NewRiver is a specialist real estate investment trust (REIT) that focuses on convenience-led and value-oriented areas of retail, where consumer spending trends tend to be more stable. It is an active owner and manager of its property estate, investing to redevelop its assets in order to improve their long-term earnings potential.
The company’s portfolio has limited exposure to structurally challenged retail sub-sectors and extends to more than nine million square feet of leasable space, including more than 30 community shopping centres, over 20 retail parks and more than 650 pubs.
Investment case summary
The travails of the UK high street have weighed on the share price of many retail and property stocks in recent years, including NewRiver. The company’s property portfolio has delivered a consistently robust performance, however, which we believe should continue. Its retail assets are in areas where footfall has been consistently above the national average and rental incomes have been much more resilient because of the convenience-led offerings (frequent spend on everyday essentials) of its tenants. Meanwhile, the cost of rent is low as a proportion of its tenant’s revenues, resulting in very high occupancy and retention rates.
We hold NewRiver’s management team in high regard and have been impressed by their disciplined portfolio management: buying property at an attractive price, deploying capital in redevelopment projects that deliver an excellent long-term return and engaging in profitable capital recycling. For example, following the Hawthorne Leisure acquisition, the company has an opportunity to further expand and develop its pub portfolio.

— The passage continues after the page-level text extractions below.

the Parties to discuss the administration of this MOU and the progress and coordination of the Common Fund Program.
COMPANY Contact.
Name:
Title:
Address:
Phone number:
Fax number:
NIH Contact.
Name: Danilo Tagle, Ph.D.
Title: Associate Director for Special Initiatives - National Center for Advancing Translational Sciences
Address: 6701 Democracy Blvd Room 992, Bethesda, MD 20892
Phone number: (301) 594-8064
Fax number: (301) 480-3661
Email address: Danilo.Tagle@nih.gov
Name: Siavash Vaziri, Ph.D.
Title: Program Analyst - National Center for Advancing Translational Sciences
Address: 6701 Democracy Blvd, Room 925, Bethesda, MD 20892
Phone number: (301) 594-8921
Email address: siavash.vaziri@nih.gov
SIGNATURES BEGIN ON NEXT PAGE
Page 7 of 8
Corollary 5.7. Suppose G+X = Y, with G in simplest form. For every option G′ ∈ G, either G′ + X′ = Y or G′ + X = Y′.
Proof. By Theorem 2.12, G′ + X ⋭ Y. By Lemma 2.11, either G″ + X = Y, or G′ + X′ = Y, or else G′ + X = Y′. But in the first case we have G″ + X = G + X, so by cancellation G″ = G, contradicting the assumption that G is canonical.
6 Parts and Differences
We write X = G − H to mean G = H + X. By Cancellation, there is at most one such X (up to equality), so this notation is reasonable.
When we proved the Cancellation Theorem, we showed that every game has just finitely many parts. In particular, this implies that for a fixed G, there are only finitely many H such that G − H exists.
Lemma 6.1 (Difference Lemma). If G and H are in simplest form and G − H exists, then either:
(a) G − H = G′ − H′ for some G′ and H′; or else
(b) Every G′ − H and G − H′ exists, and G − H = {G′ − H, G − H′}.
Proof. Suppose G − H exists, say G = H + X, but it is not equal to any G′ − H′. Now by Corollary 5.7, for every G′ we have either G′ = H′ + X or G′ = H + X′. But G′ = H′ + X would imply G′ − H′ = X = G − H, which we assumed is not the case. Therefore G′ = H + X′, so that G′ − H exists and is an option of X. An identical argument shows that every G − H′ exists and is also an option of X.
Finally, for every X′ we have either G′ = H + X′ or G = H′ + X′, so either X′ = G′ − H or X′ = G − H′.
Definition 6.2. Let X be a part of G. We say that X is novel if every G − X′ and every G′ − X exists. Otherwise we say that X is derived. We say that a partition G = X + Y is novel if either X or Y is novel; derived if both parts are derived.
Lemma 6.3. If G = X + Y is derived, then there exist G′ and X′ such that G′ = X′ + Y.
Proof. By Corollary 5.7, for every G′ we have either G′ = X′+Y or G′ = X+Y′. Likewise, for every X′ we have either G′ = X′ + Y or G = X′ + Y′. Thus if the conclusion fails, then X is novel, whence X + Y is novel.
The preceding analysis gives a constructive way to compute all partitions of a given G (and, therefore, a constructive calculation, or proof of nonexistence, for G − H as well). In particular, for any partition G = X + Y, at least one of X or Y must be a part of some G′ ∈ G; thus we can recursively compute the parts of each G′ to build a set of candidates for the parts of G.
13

With more than 2,000 leases with over 800 different occupiers, NewRiver has a very diverse customer base and is not reliant on the fortunes of any one retailer. Meanwhile, it has a conservative, flexible, well-funded balance sheet and is very cash generative. The business is very well-positioned to deliver attractive, sustainably growing cash returns in the years ahead. Furthermore, with a management team that is aligned with shareholders in the pursuit of value and returns, we believe there is an opportunity for considerable future capital growth as the gap between the share price and net asset value narrows.
|Income Focus Fund||4.74%|
|Equity Income Fund||2.75%|
As at 31 December 2018
|Themes||UK domestic exposure|
This morning saw NewRiver REIT release a decent set of interim results, illustrating a good performance despite continued headwinds in a challenging sector.
The net asset value of NewRiver’s portfolio declined by 1.9% year on year. A reduction in the value of the portfolio is not encouraging at face value. However, continued active management, risk-controlled development and residential initiatives should continue to counteract this trend. Whilst the main detractor has been shopping centres it is worth noting that occupancy rates in retail have been resilient, despite decreased footfall. NewRiver remains a very defensive asset in this challenging sector, and its diversification into pubs should provide further protection from retail headwinds.
The dividend is a key attraction to the stock – with a yield of 9.3% and modest but sustainable growth prospects, the dividend alone should provide shareholders with a low double-digit total return. However, the share price remains at a significant discount to the company’s net asset value and we believe, the prospect of even more attractive returns awaits us, as this discount ultimately narrows. Challenges in the sector may continue but we believe the business is very well positioned, with a strong management team that will continue to deliver solid cash returns moving forward.